Years ago me and my friends at Haywood School would stay up late and watch Brass Eye and then come in and talk about it the next day. Other people at school would be like, “Hey, what you talking about? What’s Brass Eye?” And we’d be all nonchalant and go “Oh, forget it…”
So how did it actually feel to portray a terrorist, albeit in a jokey way?
It was fine. About 50% of the roles I get offered are that kind of clichéd, lost between two worlds all “hey, I’m doing it for my brothers” and I just say “no” off the bat. Four Lions is the be all and end all of the terrorist thing. I’m glad I’ve done it because I’ve kind of gone, bang, turned it on its head, made everyone talk about it and got them to re-evaluate how they think of it and now I don’t have to go there any more.
What do you say to the people that tried to stop it being shown?

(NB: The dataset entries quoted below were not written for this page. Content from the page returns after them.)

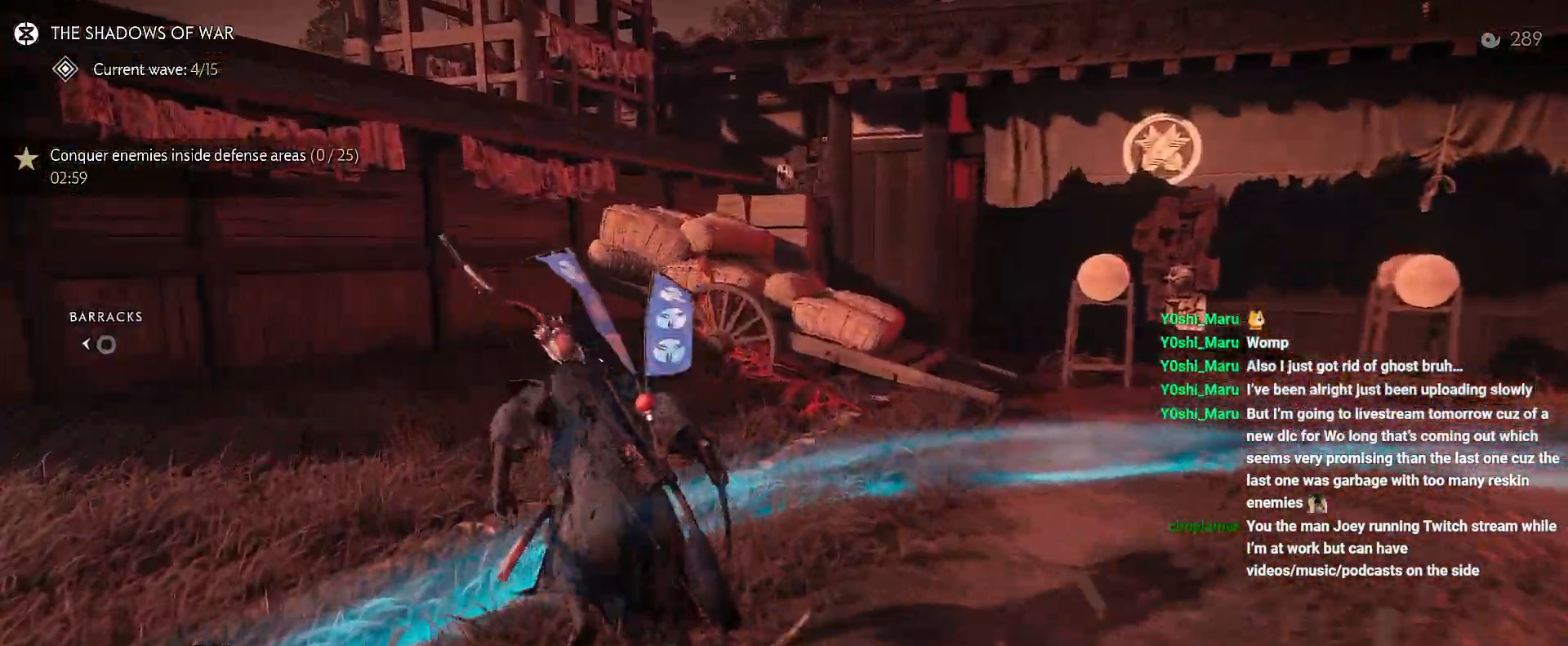
{"buttons": [], "left_stick": "up", "right_stick": "center", "events": [[400, "left_stick", "up"], [433, "CIRCLE", "down"], [500, "CIRCLE", "up"]]}
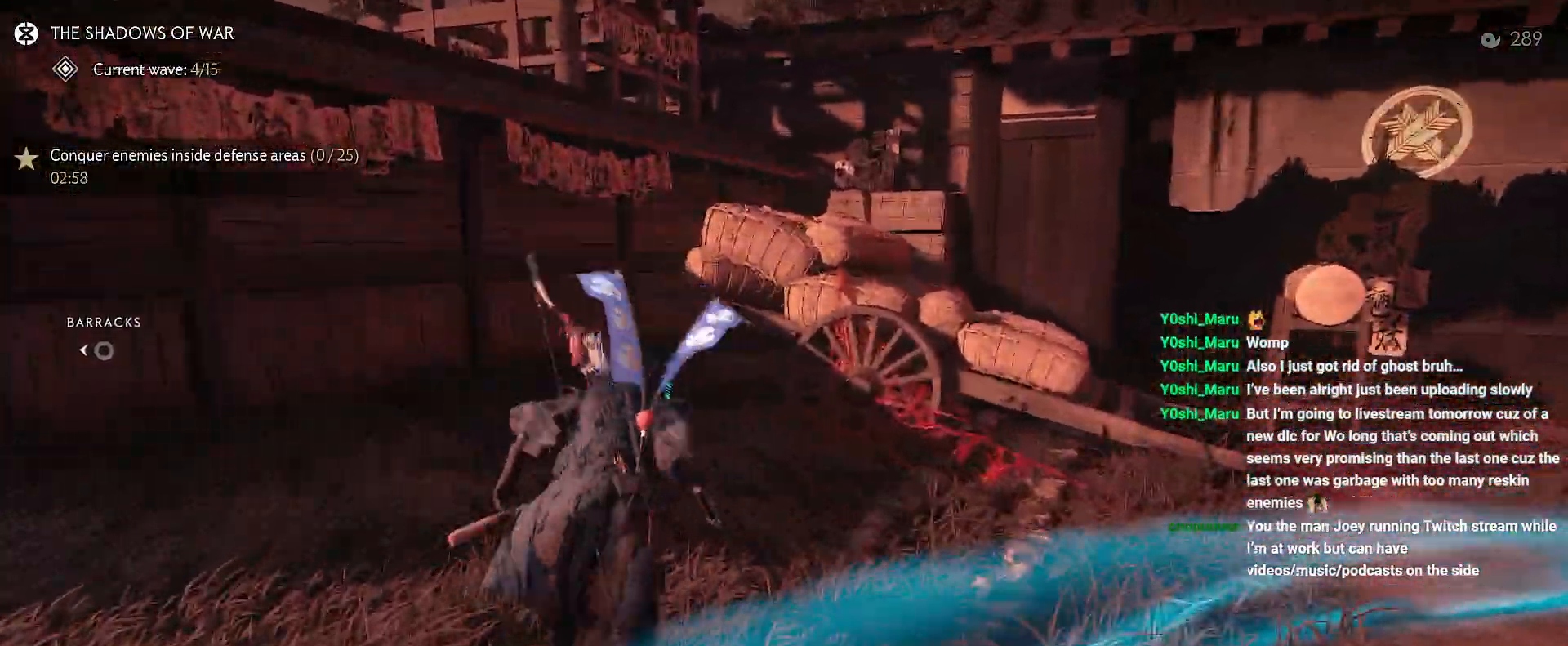
{"buttons": [], "left_stick": "up", "right_stick": "right", "events": [[183, "CIRCLE", "down"], [300, "CIRCLE", "up"], [483, "right_stick", "right"]]}
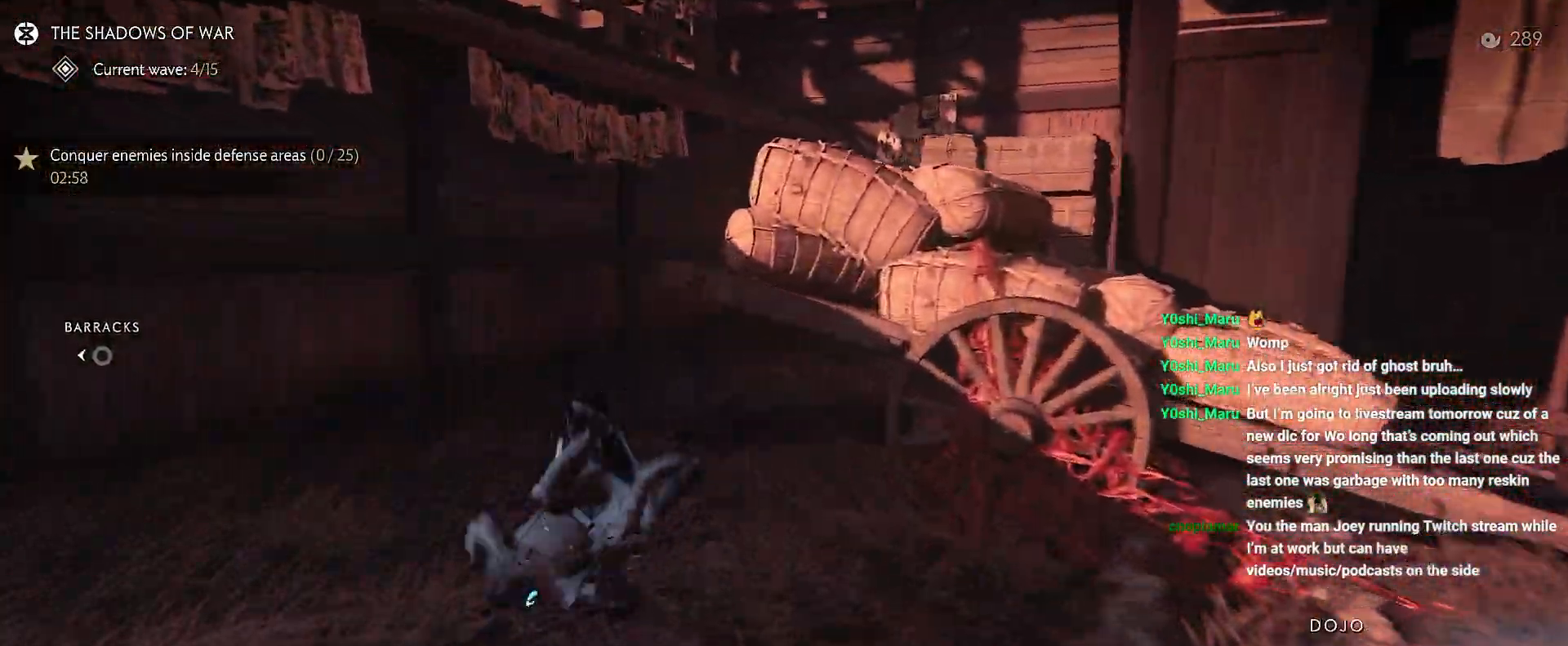
{"buttons": [], "left_stick": "up-right", "right_stick": "center", "events": [[483, "left_stick", "up-right"], [500, "right_stick", "center"]]}
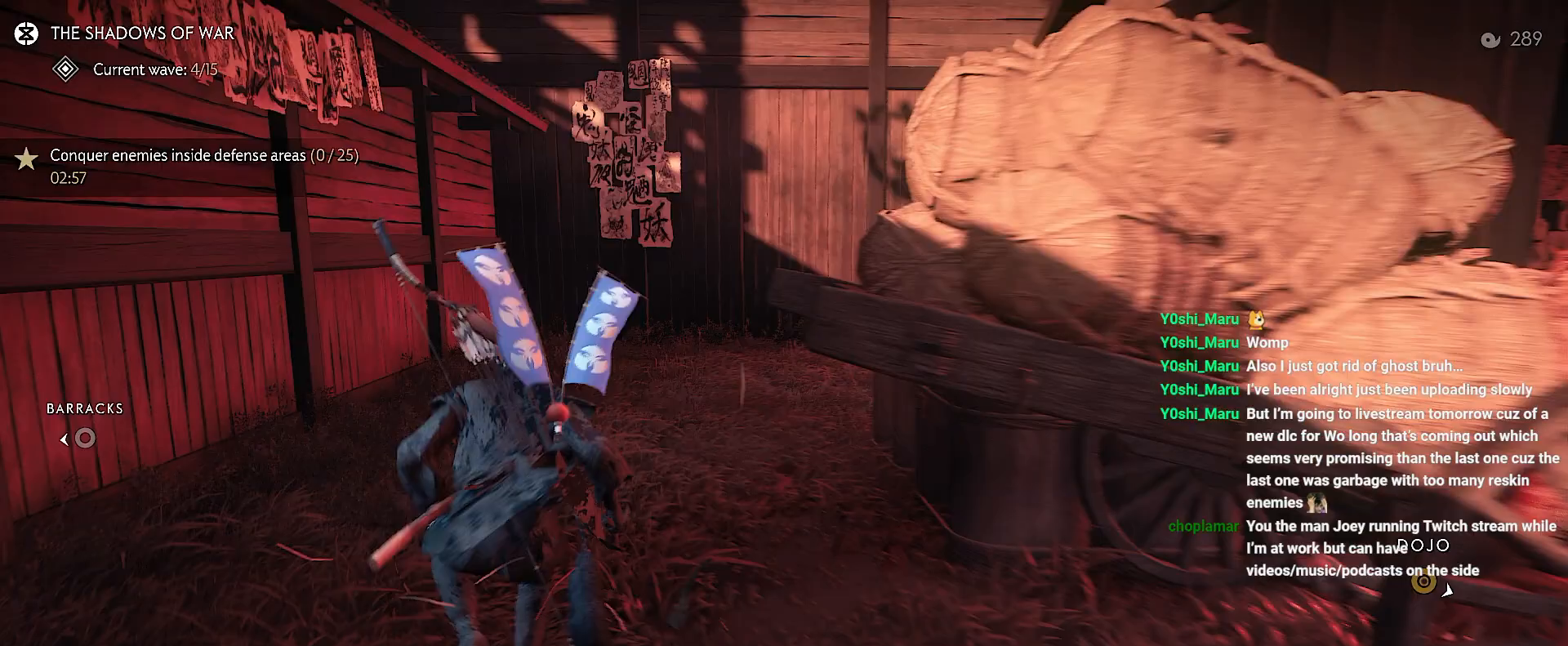
{"buttons": [], "left_stick": "up-right", "right_stick": "center", "events": [[17, "CIRCLE", "down"], [83, "CIRCLE", "up"], [233, "CIRCLE", "down"], [350, "CIRCLE", "up"]]}
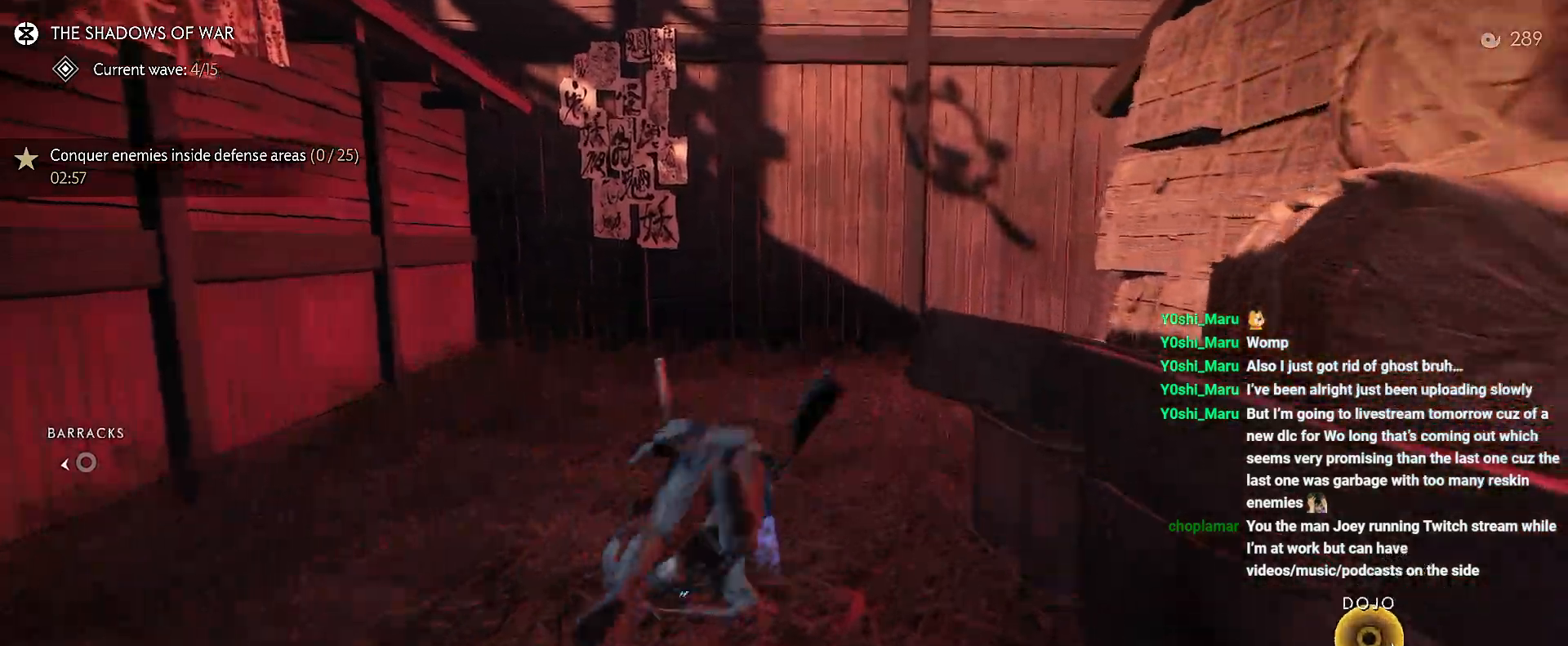
{"buttons": [], "left_stick": "up", "right_stick": "right", "events": [[17, "right_stick", "right"], [367, "left_stick", "up"]]}
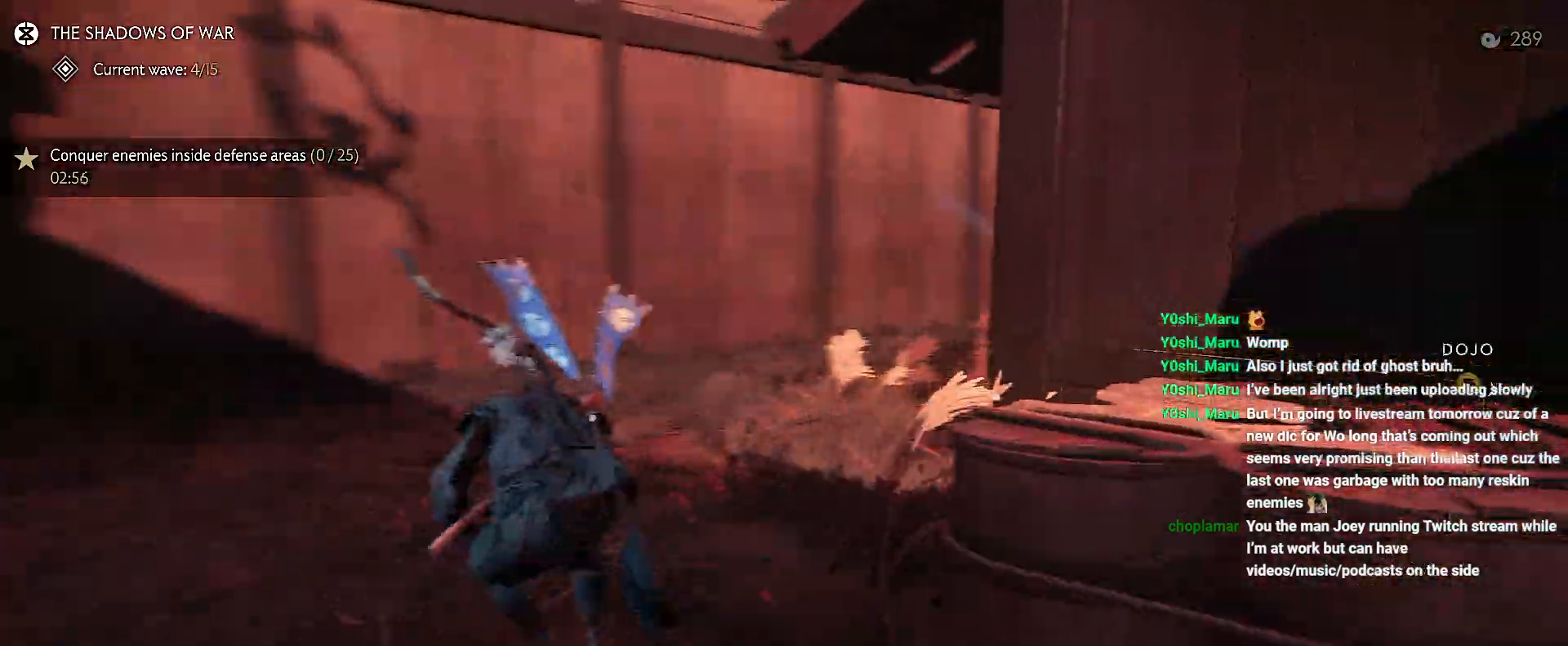
{"buttons": [], "left_stick": "up", "right_stick": "right", "events": []}
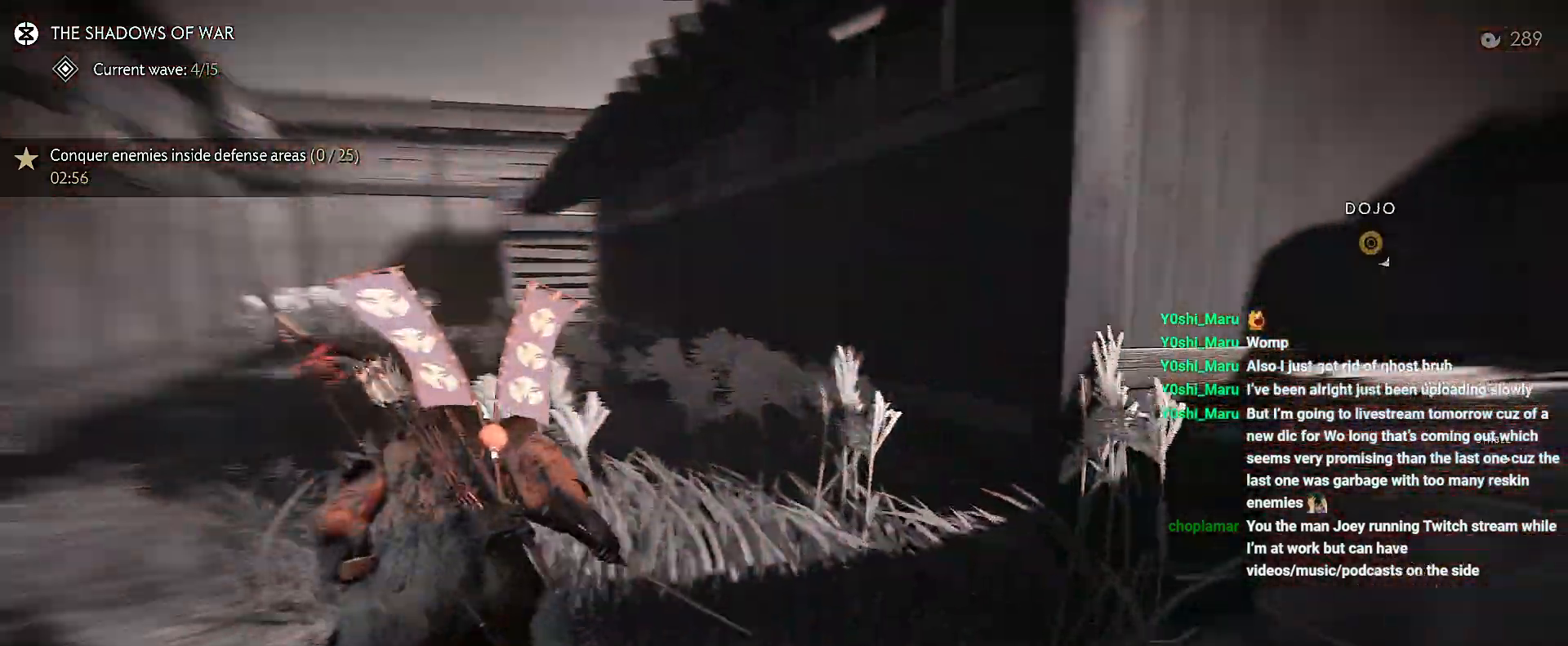
{"buttons": [], "left_stick": "up-left", "right_stick": "right", "events": [[33, "right_stick", "center"], [167, "CROSS", "down"], [267, "CROSS", "up"], [383, "right_stick", "right"], [450, "left_stick", "up-left"]]}
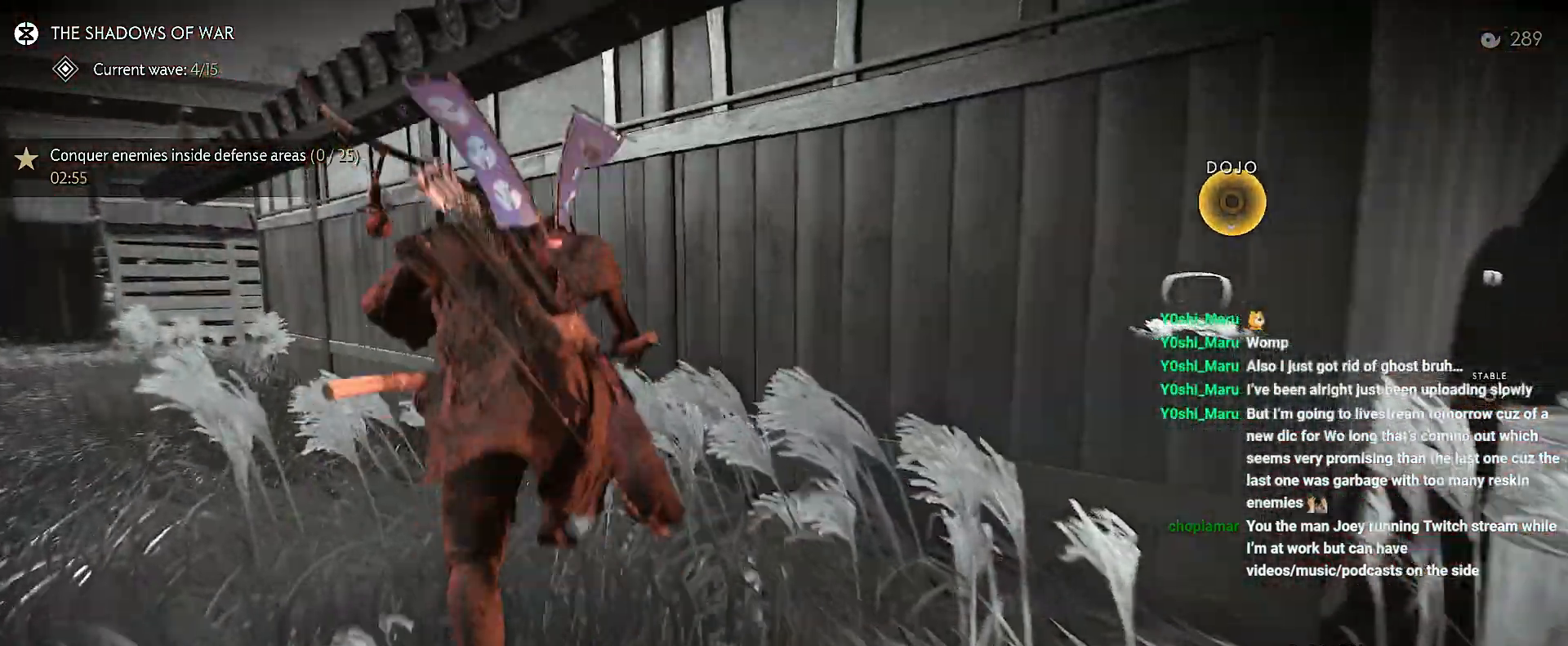
{"buttons": [], "left_stick": "down-right", "right_stick": "right", "events": [[350, "left_stick", "center"], [467, "left_stick", "down-right"]]}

We were never out to offend people. The starting point was all the research Chris had done where he found lots of little hilarious stories. Like the story of a bunch of guys who wanted to blow up a US ship off the coast of somewhere. They’d set the charge and filled it with explosives and then it sank. So Chris asked us: “Who says what in that situation? Who was the first to speak and what did they say? What’s the expression on their faces?”
In a way it’s also a parallel to films like The Ladykillers and all those Ealing comedies that were quite controversial at the time too.
What are you working on at the minute?
I’m doing a stint on Silent Witness and the thing I’m most excited is a BBC 3 pilot that I did that’s coming out in June called Pulse. It’s a medical horror; conspiracy theories and shady happenings in a hospital where you’re never quite sure what’s going on. I’m
hoping it’ll become a series but it depends on audience reaction.